Por em 14 de Setembro de 2012

“Nunca permitiria que Portugal deitasse pela janela fora tudo o que conseguiu até hoje”, afirmou o Primeiro-Ministro, Pedro Passos Coelho, explicando que, senão, “em muito pouco tempo teríamos necessidade de recorrer a um segundo programa e estaríamos na situação de outros países da União Europeia, a negociar com a troika um programa que seria mais gravoso para os portugueses”. Estas declarações foram feitas em entrevista à RTP.

O Primeiro-Ministro acrescentou ainda “as medidas que acordámos com a troika são necessárias para que Portugal possa cumprir o seu programa, é muito importante que o País tenha uma informação transparente.
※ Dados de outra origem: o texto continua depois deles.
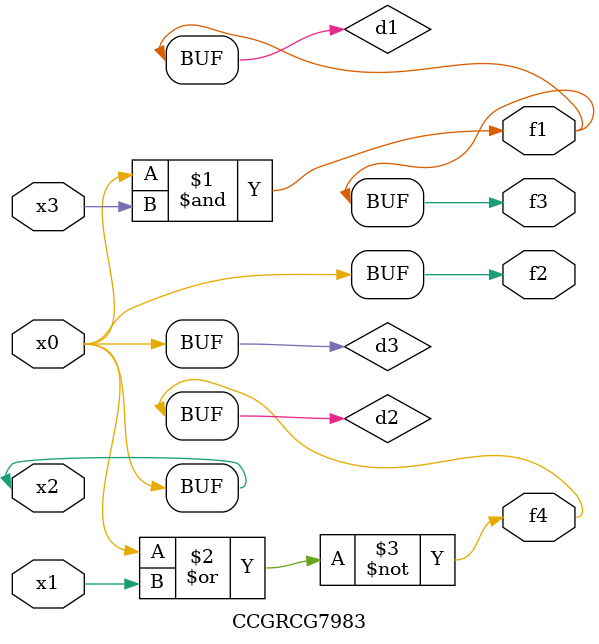
<source format=v>
module CCGRCG7983(
	input x0, x1, x2, x3,
	output f1, f2, f3, f4
);

	wire d1, d2, d3;

	and (d1, x2, x3);
	nor (d2, x0, x1);
	buf (d3, x0, x2);
	assign f1 = d1;
	assign f2 = d3;
	assign f3 = d1;
	assign f4 = d2;
endmodule

</source>
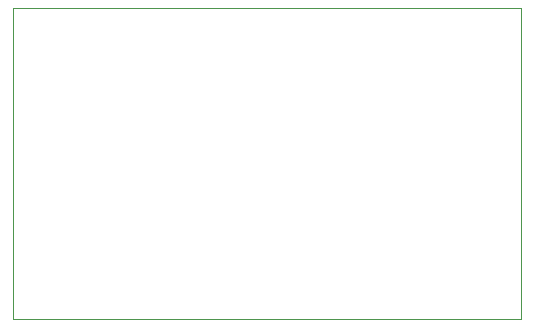
<source format=gbr>
%TF.GenerationSoftware,KiCad,Pcbnew,9.0.0*%
%TF.CreationDate,2025-07-05T14:51:01+02:00*%
%TF.ProjectId,pc-switch,70632d73-7769-4746-9368-2e6b69636164,rev?*%
%TF.SameCoordinates,Original*%
%TF.FileFunction,Profile,NP*%
%FSLAX46Y46*%
G04 Gerber Fmt 4.6, Leading zero omitted, Abs format (unit mm)*
G04 Created by KiCad (PCBNEW 9.0.0) date 2025-07-05 14:51:01*
%MOMM*%
%LPD*%
G01*
G04 APERTURE LIST*
%TA.AperFunction,Profile*%
%ADD10C,0.050000*%
%TD*%
G04 APERTURE END LIST*
D10*
X113850000Y-73700000D02*
X156850000Y-73700000D01*
X156850000Y-100000000D01*
X113850000Y-100000000D01*
X113850000Y-73700000D01*
M02*

</source>
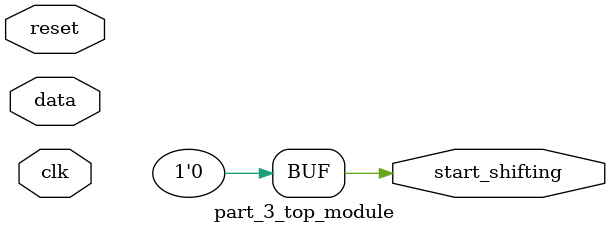
<source format=v>
module part_3_top_module (input clk, input reset,
 input data, output start_shifting = 0);

reg [3:0] d;
always @(posedge clk) begin
    if (d == 4'b1101) start_shifting <= 1;
    if (reset) start_shifting <= 0;
    d[0] <= data;
    d = d << 1;
end
endmodule
</source>
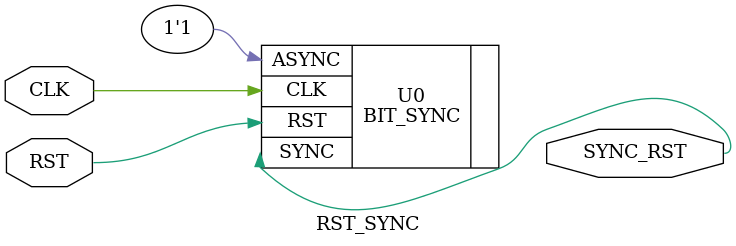
<source format=v>
module RST_SYNC #(parameter NUM_STAGES = 2)
(
    input   wire    CLK         ,
    input   wire    RST         ,
    output  wire    SYNC_RST
);

BIT_SYNC #(.NUM_STAGES(NUM_STAGES)) U0
(
    .ASYNC(1'b1)   ,
    .CLK(CLK)      ,
    .RST(RST)      ,
    .SYNC(SYNC_RST)    
);



endmodule
</source>
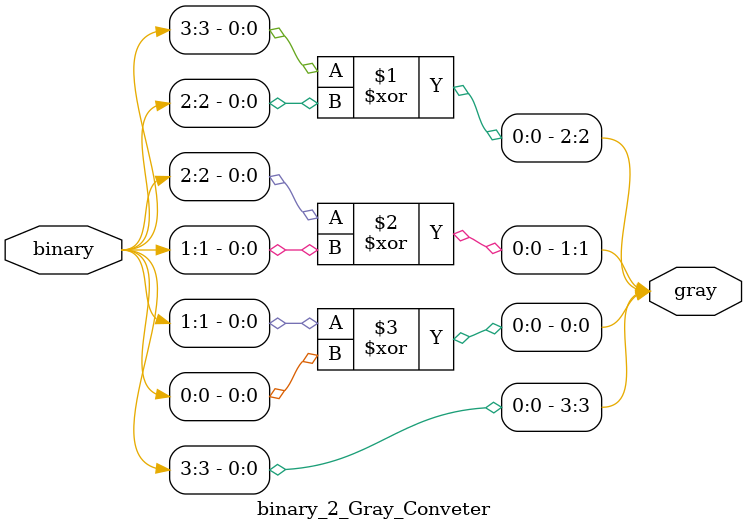
<source format=v>
`timescale 1ns / 1ps

module binary_2_Gray_Conveter(binary,gray);

input [3:0]binary;
output [3:0]gray;

assign gray[3] = binary[3];

xor g1(gray[2],binary[3],binary[2]);
xor g2(gray[1],binary[2],binary[1]);
xor g3(gray[0],binary[1],binary[0]);

endmodule

</source>
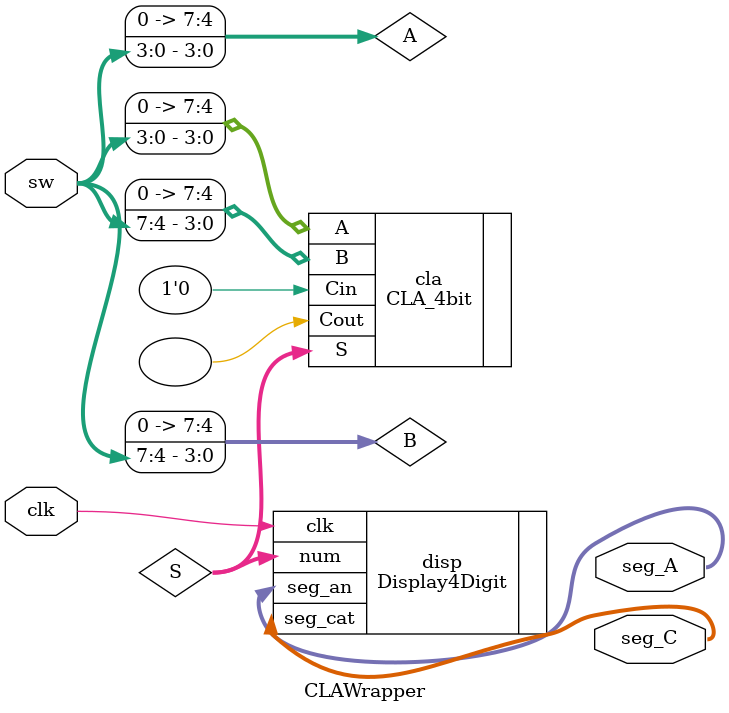
<source format=v>
module CLAWrapper(
    input clk,
    input [7:0] sw,
    output [6:0] seg_C,
    output [1:0] seg_A
);

// wires
wire [7:0] A, B;
wire [7:0] S;

// wire: assign
// reg: always

// Obtain A,B from switch
assign A = sw[3:0];
assign B = sw[7:4];

// Submodule
CLA_4bit cla(
    // input
    .A(A),
    .B(B),
    .Cin(1'b0),

    // output
    .S(S),
    .Cout()
);

Display4Digit disp(
    .clk(clk),
    .num(S),
    .seg_an(seg_A),
    .seg_cat(seg_C)
);


endmodule

</source>
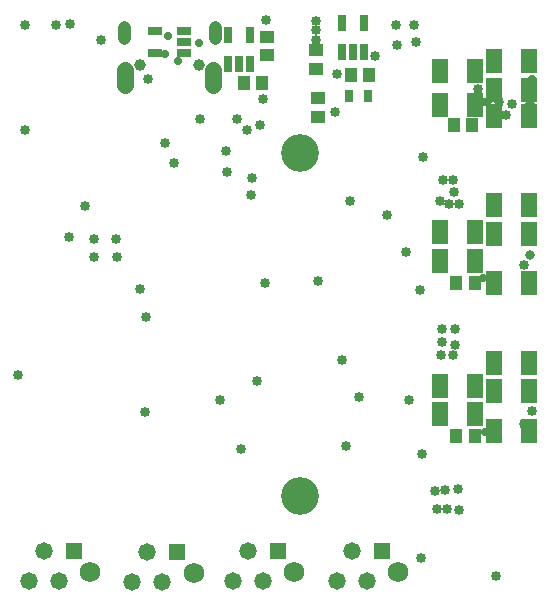
<source format=gbs>
G04 EAGLE Gerber RS-274X export*
G75*
%MOMM*%
%FSLAX34Y34*%
%LPD*%
%INSoldermask Bottom*%
%IPPOS*%
%AMOC8*
5,1,8,0,0,1.08239X$1,22.5*%
G01*
G04 Define Apertures*
%ADD10C,3.200000*%
%ADD11R,1.120900X1.170200*%
%ADD12R,1.170200X1.120900*%
%ADD13R,1.300000X0.800000*%
%ADD14R,1.475000X1.475000*%
%ADD15C,1.475000*%
%ADD16C,1.750000*%
%ADD17R,0.800000X1.400000*%
%ADD18R,1.364600X2.015300*%
%ADD19R,1.173900X0.998700*%
%ADD20R,0.711800X1.111800*%
%ADD21C,1.475000*%
%ADD22C,1.100000*%
%ADD23C,1.000000*%
%ADD24C,0.850000*%
%ADD25C,0.700000*%
%ADD26C,0.800000*%
D10*
X250000Y90000D03*
X250000Y380000D03*
D11*
X217646Y439300D03*
X202154Y439300D03*
D12*
X221700Y463354D03*
X221700Y478846D03*
D13*
X151800Y483700D03*
X151800Y474200D03*
X151800Y464700D03*
X126800Y464700D03*
X126800Y483700D03*
D14*
X318800Y43500D03*
D15*
X306100Y18100D03*
X293400Y43500D03*
X280700Y18100D03*
D16*
X332800Y25500D03*
D14*
X230600Y43500D03*
D15*
X217900Y18100D03*
X205200Y43500D03*
X192500Y18100D03*
D16*
X244600Y25500D03*
D14*
X58238Y43500D03*
D15*
X45538Y18100D03*
X32838Y43500D03*
X20138Y18100D03*
D16*
X72238Y25500D03*
D14*
X145800Y42500D03*
D15*
X133100Y17100D03*
X120400Y42500D03*
X107700Y17100D03*
D16*
X159800Y24500D03*
D17*
X304100Y465500D03*
X294600Y465500D03*
X285100Y465500D03*
X285100Y490500D03*
X304100Y490500D03*
D11*
X292554Y446649D03*
X308046Y446649D03*
D12*
X263249Y451554D03*
X263249Y467046D03*
D18*
X414246Y270500D03*
X443754Y270500D03*
X414246Y311347D03*
X443754Y311347D03*
X397754Y288500D03*
X368246Y288500D03*
X397754Y313500D03*
X368246Y313500D03*
X414246Y336500D03*
X443754Y336500D03*
X397754Y449500D03*
X368246Y449500D03*
X397754Y420500D03*
X368246Y420500D03*
X414246Y433500D03*
X443754Y433500D03*
X414246Y411500D03*
X443754Y411500D03*
X414246Y458500D03*
X443754Y458500D03*
X397754Y183300D03*
X368246Y183300D03*
X414246Y178700D03*
X443754Y178700D03*
X414246Y144547D03*
X443754Y144547D03*
X414246Y202700D03*
X443754Y202700D03*
X397754Y159453D03*
X368246Y159453D03*
D19*
X265148Y426872D03*
X265148Y410568D03*
D20*
X307100Y428200D03*
X291100Y428200D03*
D17*
X207300Y455500D03*
X197800Y455500D03*
X188300Y455500D03*
X188300Y480500D03*
X207300Y480500D03*
D11*
X380028Y404000D03*
X395520Y404000D03*
X382028Y270000D03*
X397520Y270000D03*
X382028Y141000D03*
X397520Y141000D03*
D21*
X176250Y437625D02*
X176250Y450375D01*
X101750Y450375D02*
X101750Y437625D01*
D22*
X177750Y477500D02*
X177750Y486500D01*
X100250Y486500D02*
X100250Y477500D01*
D23*
X164000Y454500D03*
X114000Y454500D03*
D24*
X119000Y241000D03*
X220000Y270000D03*
X200000Y130000D03*
X213000Y187000D03*
X54000Y309000D03*
X55000Y489456D03*
X17000Y489000D03*
X218000Y426000D03*
X216000Y404000D03*
X209000Y359000D03*
X196000Y409000D03*
X205000Y399646D03*
X188000Y364314D03*
X68000Y335000D03*
X43000Y489000D03*
D25*
X164000Y473000D03*
D24*
X121000Y443000D03*
X75000Y292000D03*
X95000Y292000D03*
X265000Y272000D03*
X369000Y209000D03*
X381000Y231000D03*
X379000Y209000D03*
X381000Y218000D03*
X313000Y462000D03*
X444000Y422000D03*
X371000Y357000D03*
X379000Y357000D03*
X376000Y337000D03*
X368000Y340000D03*
X384000Y337000D03*
X380000Y347000D03*
X372000Y95000D03*
X366000Y79000D03*
X374000Y79000D03*
X384000Y78000D03*
X323000Y328000D03*
X285000Y205000D03*
X439000Y285000D03*
X289000Y132000D03*
X416000Y22000D03*
X439000Y151000D03*
X331000Y489000D03*
X346000Y489000D03*
X332000Y472000D03*
X348000Y474000D03*
X370000Y220000D03*
X370000Y231000D03*
X446262Y162000D03*
D25*
X446000Y443175D03*
D26*
X445000Y409000D03*
X444762Y294000D03*
D24*
X364000Y94000D03*
X383000Y96000D03*
X263000Y492012D03*
X263000Y484000D03*
X263000Y476000D03*
X292000Y340000D03*
X353000Y125000D03*
X342000Y171000D03*
X300000Y174000D03*
X351000Y264000D03*
X354000Y377000D03*
X352000Y37000D03*
X279000Y415000D03*
X339000Y296000D03*
X182000Y171000D03*
X208000Y345000D03*
X81000Y476000D03*
X221000Y493000D03*
X165000Y409000D03*
X187231Y381800D03*
X75000Y307000D03*
X94180Y307346D03*
X281000Y447000D03*
X399000Y422000D03*
X408000Y423000D03*
X418000Y423000D03*
X429000Y422000D03*
X424000Y412000D03*
X411000Y411000D03*
D25*
X405000Y274000D03*
X411000Y276000D03*
X411000Y147000D03*
X406000Y144000D03*
D24*
X413000Y432000D03*
X400000Y434000D03*
X143000Y372000D03*
X11000Y192000D03*
X118000Y161000D03*
D25*
X146500Y458500D03*
X135000Y464000D03*
D24*
X135000Y389000D03*
X17000Y400000D03*
X114000Y265000D03*
X202000Y438000D03*
D25*
X138000Y479000D03*
M02*

</source>
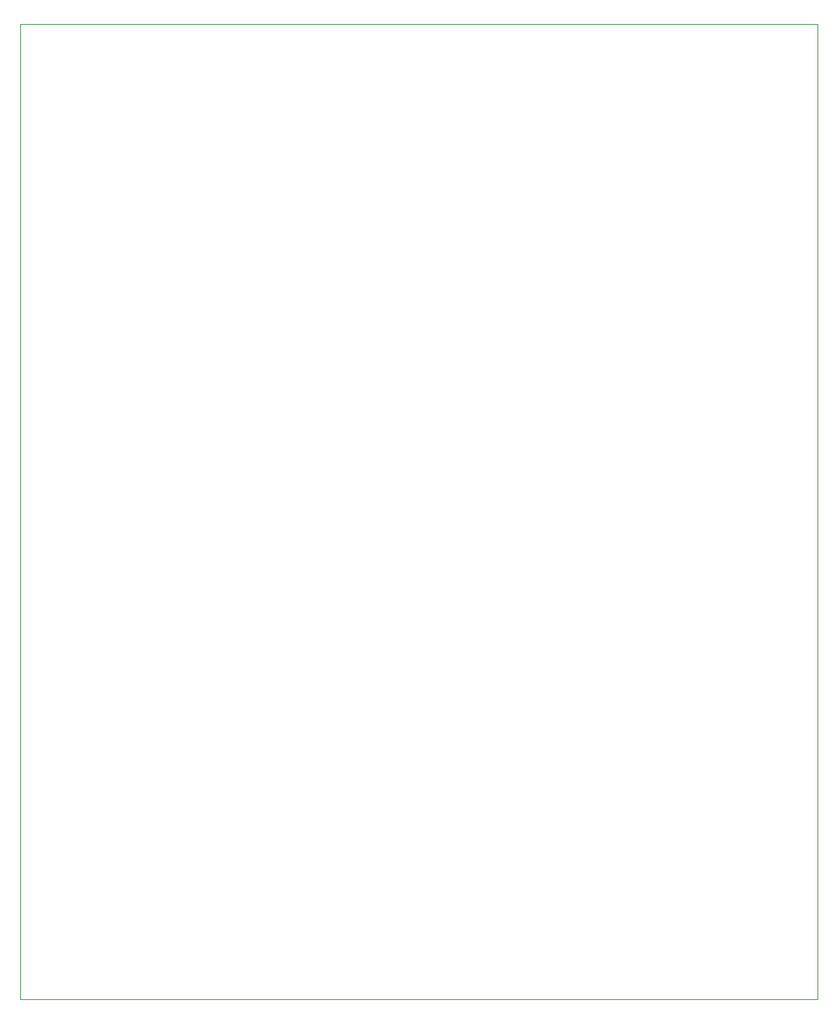
<source format=gbr>
G04 Layer_Color=0*
%FSLAX45Y45*%
%MOMM*%
%TF.FileFunction,Profile,NP*%
%TF.Part,Single*%
G01*
G75*
%TA.AperFunction,Profile*%
%ADD57C,0.02540*%
D57*
X0Y0D02*
X9000000D01*
Y11000000D01*
X0D01*
Y0D01*
%TF.MD5,a06b694b10b325846e8b2e71d5d991d0*%
M02*

</source>
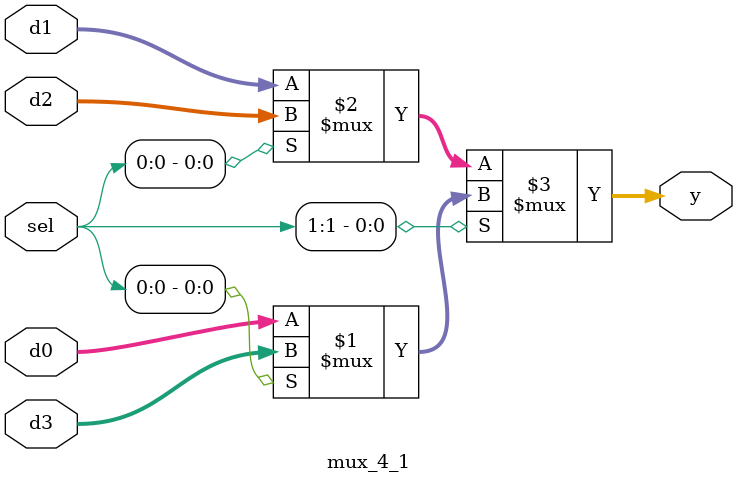
<source format=sv>
module mux_2_1
(
  input  [3:0] d0, d1,
  input        sel,
  output [3:0] y
);

  assign y = sel ? d1 : d0;

endmodule

//----------------------------------------------------------------------------
// Task
//----------------------------------------------------------------------------

module mux_4_1
(
  input  [3:0] d0, d1, d2, d3,
  input  [1:0] sel,
  output [3:0] y
);

  // Task:
  // Implement mux_4_1 using three instances of mux_2_1

  assign y = sel[1] ? (sel[0] ? d3 : d0) : (sel[0] ? d2 : d1);
endmodule
</source>
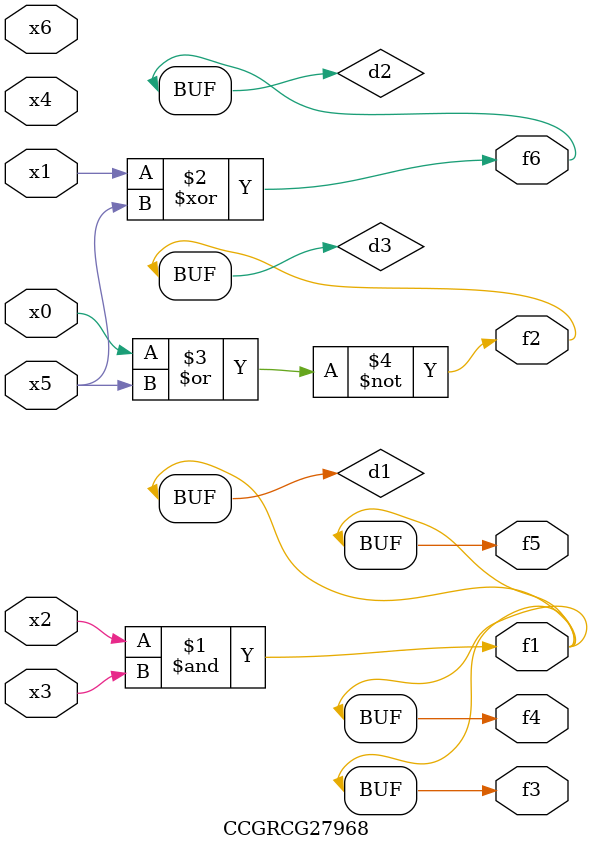
<source format=v>
module CCGRCG27968(
	input x0, x1, x2, x3, x4, x5, x6,
	output f1, f2, f3, f4, f5, f6
);

	wire d1, d2, d3;

	and (d1, x2, x3);
	xor (d2, x1, x5);
	nor (d3, x0, x5);
	assign f1 = d1;
	assign f2 = d3;
	assign f3 = d1;
	assign f4 = d1;
	assign f5 = d1;
	assign f6 = d2;
endmodule

</source>
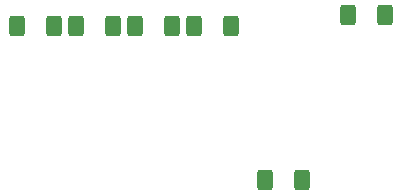
<source format=gbr>
%TF.GenerationSoftware,KiCad,Pcbnew,(6.0.6-0)*%
%TF.CreationDate,2022-07-16T17:32:28+08:00*%
%TF.ProjectId,__,8cc82e6b-6963-4616-945f-706362585858,rev?*%
%TF.SameCoordinates,Original*%
%TF.FileFunction,Paste,Bot*%
%TF.FilePolarity,Positive*%
%FSLAX46Y46*%
G04 Gerber Fmt 4.6, Leading zero omitted, Abs format (unit mm)*
G04 Created by KiCad (PCBNEW (6.0.6-0)) date 2022-07-16 17:32:28*
%MOMM*%
%LPD*%
G01*
G04 APERTURE LIST*
G04 Aperture macros list*
%AMRoundRect*
0 Rectangle with rounded corners*
0 $1 Rounding radius*
0 $2 $3 $4 $5 $6 $7 $8 $9 X,Y pos of 4 corners*
0 Add a 4 corners polygon primitive as box body*
4,1,4,$2,$3,$4,$5,$6,$7,$8,$9,$2,$3,0*
0 Add four circle primitives for the rounded corners*
1,1,$1+$1,$2,$3*
1,1,$1+$1,$4,$5*
1,1,$1+$1,$6,$7*
1,1,$1+$1,$8,$9*
0 Add four rect primitives between the rounded corners*
20,1,$1+$1,$2,$3,$4,$5,0*
20,1,$1+$1,$4,$5,$6,$7,0*
20,1,$1+$1,$6,$7,$8,$9,0*
20,1,$1+$1,$8,$9,$2,$3,0*%
G04 Aperture macros list end*
%ADD10RoundRect,0.250000X-0.400000X-0.625000X0.400000X-0.625000X0.400000X0.625000X-0.400000X0.625000X0*%
%ADD11RoundRect,0.250000X0.400000X0.625000X-0.400000X0.625000X-0.400000X-0.625000X0.400000X-0.625000X0*%
G04 APERTURE END LIST*
D10*
%TO.C,R2*%
X94450000Y-70000000D03*
X97550000Y-70000000D03*
%TD*%
%TO.C,R3*%
X89450000Y-70000000D03*
X92550000Y-70000000D03*
%TD*%
D11*
%TO.C,R1*%
X110550000Y-69000000D03*
X107450000Y-69000000D03*
%TD*%
%TO.C,R6*%
X103550000Y-83000000D03*
X100450000Y-83000000D03*
%TD*%
D10*
%TO.C,R4*%
X84450000Y-70000000D03*
X87550000Y-70000000D03*
%TD*%
%TO.C,R5*%
X79450000Y-70000000D03*
X82550000Y-70000000D03*
%TD*%
M02*

</source>
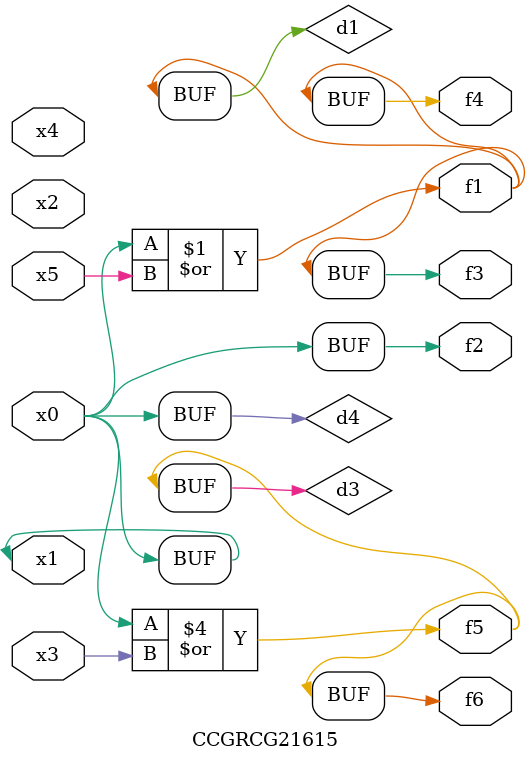
<source format=v>
module CCGRCG21615(
	input x0, x1, x2, x3, x4, x5,
	output f1, f2, f3, f4, f5, f6
);

	wire d1, d2, d3, d4;

	or (d1, x0, x5);
	xnor (d2, x1, x4);
	or (d3, x0, x3);
	buf (d4, x0, x1);
	assign f1 = d1;
	assign f2 = d4;
	assign f3 = d1;
	assign f4 = d1;
	assign f5 = d3;
	assign f6 = d3;
endmodule

</source>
Se não cumprirmos os nossos compromissos externos e não conseguirmos corrigir os nossos desequilíbrios, Portugal deitará pela janela fora tudo o que conseguiu até hoje, que foi muito”.

Atribuindo as críticas que têm sido feitas às políticas do Governo a um “desencontro de expectativas”, Pedro Passos Coelho referiu-se surpreendido com a agressividade do principal partido da oposição: “Fiquei um pouco surpreendido com o tom que foi utilizado, com a agressividade que está a ser utilizada pelo PS, que tem uma responsabilidade grande na situação que o País vive e terá de governar um dia”. E repetiu: “Fiquei realmente surpreendido com o tom”.

O secretário-geral do PS afirmou, antes da entrevista do Primeiro-Ministro, que o seu partido votará contra a proposta de Orçamento do Estado para 2013, considerando mesmo apresentar uma moção de censura ao Governo, caso este não recue na TSU.

Pedro Passos Coelho afirmou-se disponível para dialogar, quer com o PS, como com os parceiros sociais, mas referiu já ter discutido as novas medidas de austeridade, nomeadamente a descida da Taxa Social Única (TSU) que «já estava prevista no memorando de entendimento assinado pelo PS», pelo que repetir a discussão em torno desta medida “não é praticável”.